- [Data to process]
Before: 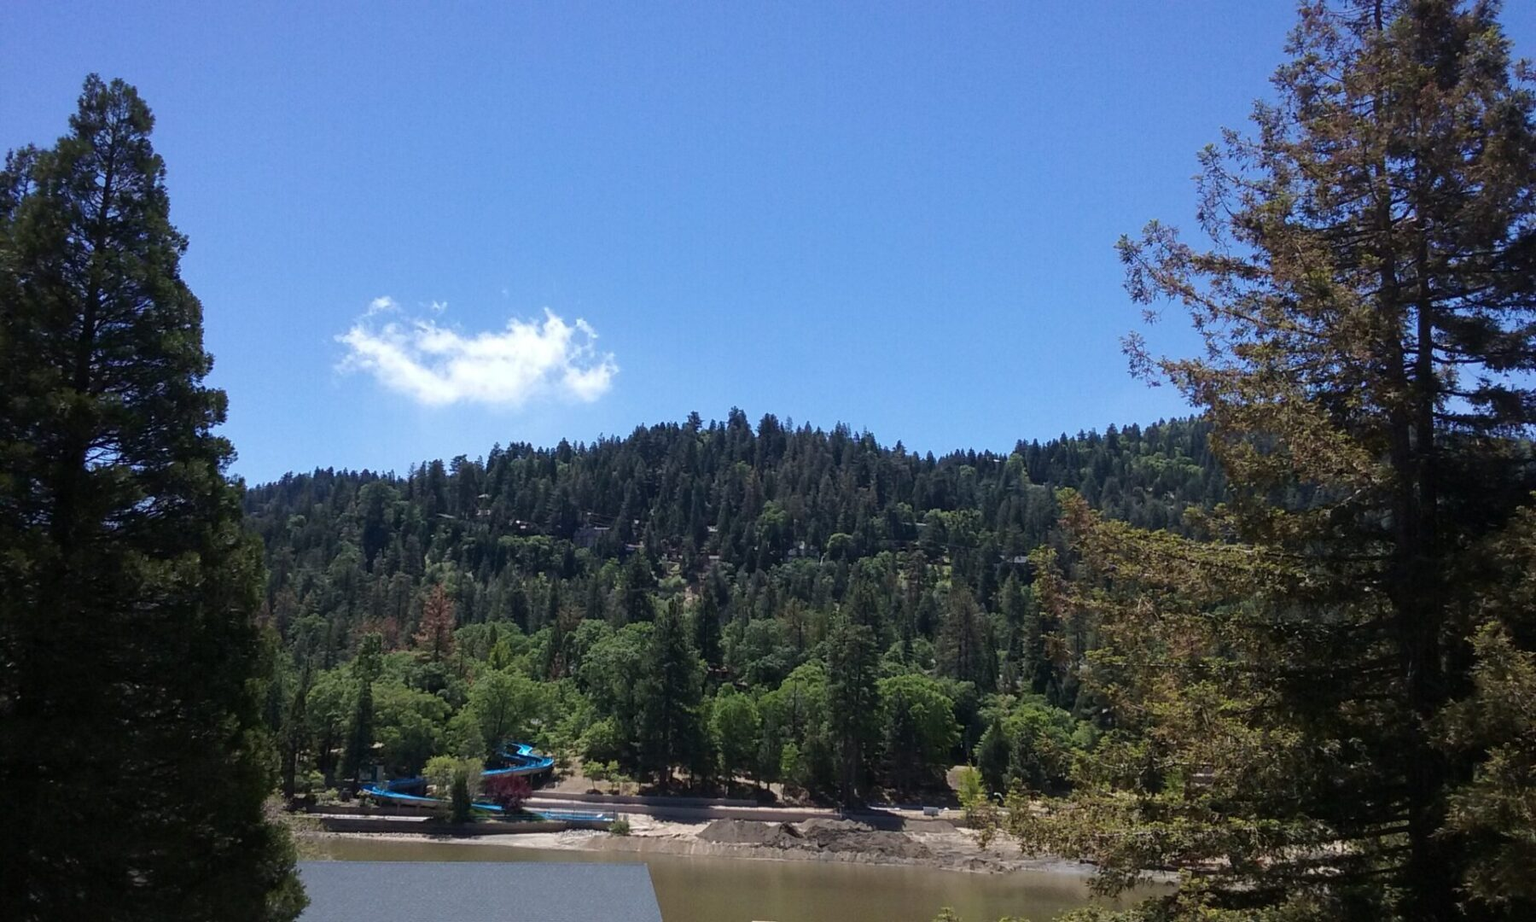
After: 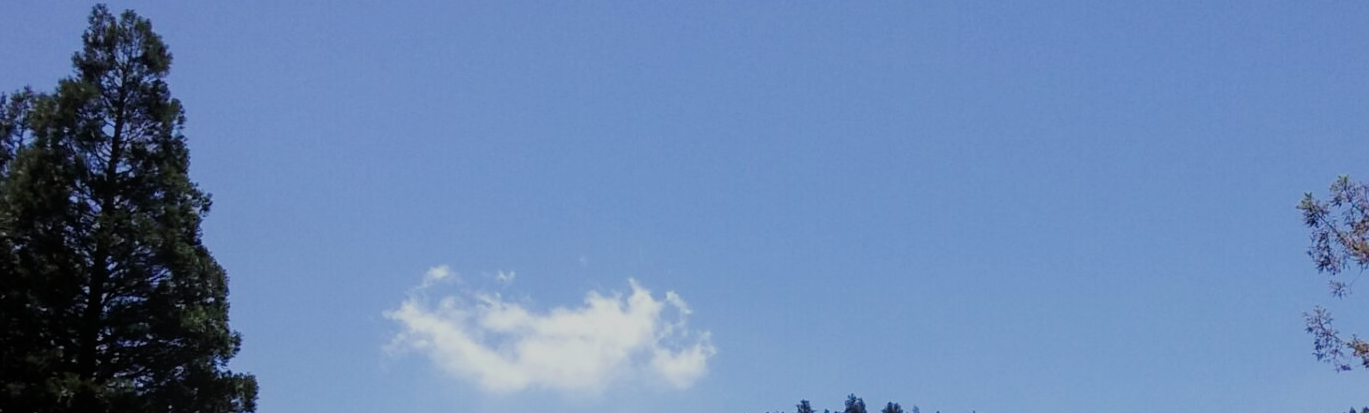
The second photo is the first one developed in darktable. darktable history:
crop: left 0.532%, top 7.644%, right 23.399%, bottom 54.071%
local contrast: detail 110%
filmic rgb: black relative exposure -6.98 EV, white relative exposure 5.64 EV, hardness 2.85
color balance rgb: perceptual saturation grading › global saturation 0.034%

- [Challenge] Output the rows above as a two-column CSV with the header instruction,history and one line per row. Put each row's text in the instruction column and its darktable settings in the history column, with each field in double quotes and line breaks replaced by spaces. Leave out the pictures.

- [Answer]
instruction,history
"Before: After: The second photo is the first one developed in darktable. darktable history:","crop: left 0.532%, top 7.644%, right 23.399%, bottom 54.071% local contrast: detail 110% filmic rgb: black relative exposure -6.98 EV, white relative exposure 5.64 EV, hardness 2.85 color balance rgb: perceptual saturation grading › global saturation 0.034%"